Brief 1:
Name every aggregating agent listed in the passage on diabetic complications.
Brief 2:
According to the passage on diabetic complications, what are the major determinants for the development of diabetic retinopathy and nephropathy?
Brief 3:
Pick up the passage on diabetic complications after its final sentence and continue it.

Source passage:
Platelets from diabetic patients are hyperreactive to aggregating agents, such as adenosine diphosphate, collagen, and thrombin. There is increased secretion of β-thromboglobulin and platelet factor 4, which are markers of platelet activation in vivo.13-15 The values of platelet activation markers in diabetic patients without microangiopathy are higher than those in patients without microangiopathy.16,17 Also, the importance of platelets for the development of diabetic retinopathy or nephropathy is supported by several studies indicating the beneficial effects of antiplatelet therapy.13,18-21 Thus, platelets are thought to be involved in the development of diabetic retinopathy or nephropathy, although the mechanisms underlying the association between platelet functions and microangiopathies are incompletely known.15
For the development of diabetic retinopathy and nephropathy, disease duration of diabetes and glycemic control are major determinants. Some diabetic patients, however, do not develop these complications, even after a long duration of diabetes.13 Familial clustering of diabetic retinopathy22 and nephropathy23 has been demonstrated. These observations suggest that some modulating factors for the risk of diabetic retinopathy or nephropathy are genetically transmitted.

Stored items:
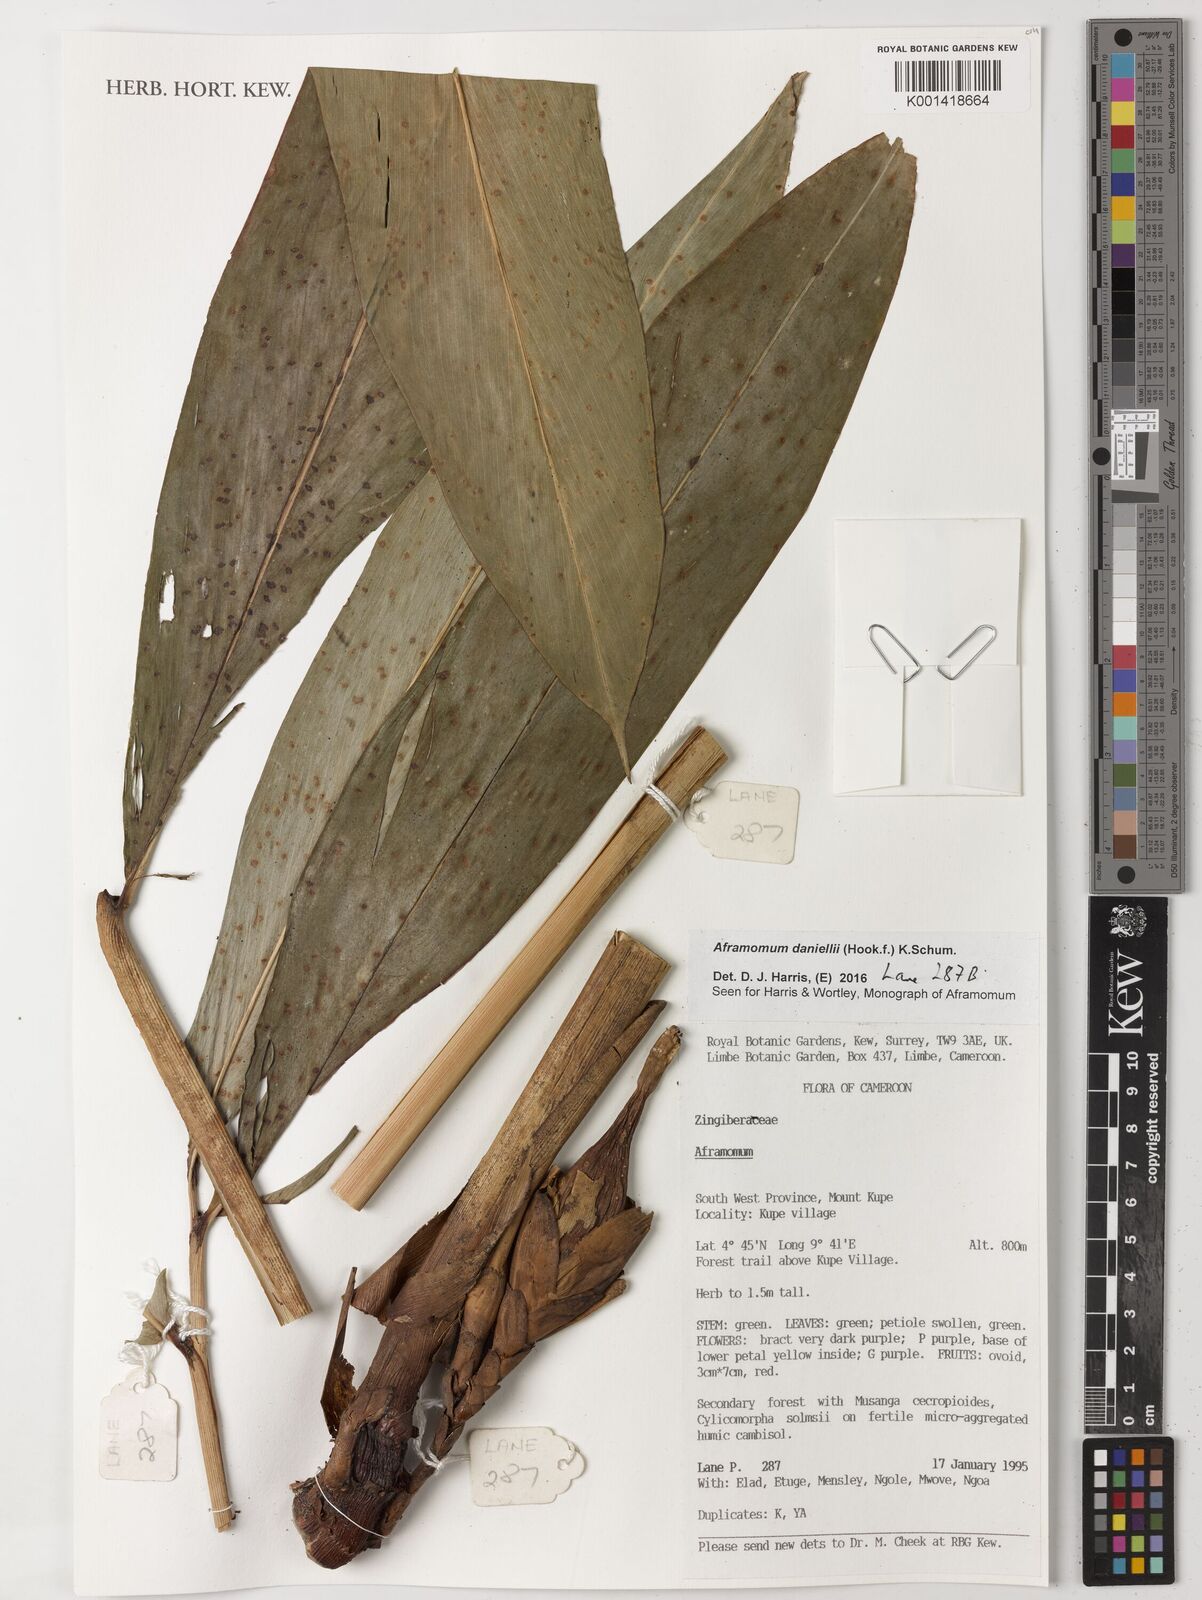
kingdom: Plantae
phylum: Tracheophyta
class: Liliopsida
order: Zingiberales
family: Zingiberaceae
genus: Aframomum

Answer area 1:
Adenosine diphosphate, collagen, thrombin

Answer area 2:
Disease duration of diabetes and glycemic control.

Answer area 3:
To examine a hypothesis that a genetic variation on α2β1 integrin is associated with the development of diabetic microangiopathy, we analyzed the association between the Bgl II polymorphism and the susceptibility to retinopathy or nephropathy among patients with type II diabetes mellitus. We also investigated genotype distributions of the PLA1/A2 polymorphism24 of integrin αIIbβ3 (GP IIb/IIIa), a platelet membrane receptor for fibrinogen and von Willebrand factor.
Patients and methods
Study subjects
Informed consent was obtained from all subjects enrolled into the study. Normal subjects (n = 169; 135 males, 34 females), recruited at Hibiya Medical Center (Tokyo, Japan), Fuji Electronics (Tokyo, Japan), and Keio University Hospital (Tokyo, Japan) for their regular checkups, were analyzed. The mean age was 47.1 ± 5.9 years (mean ± SD). They had no clinical or laboratory evidence of either past vascular disorders or any form of diabetes.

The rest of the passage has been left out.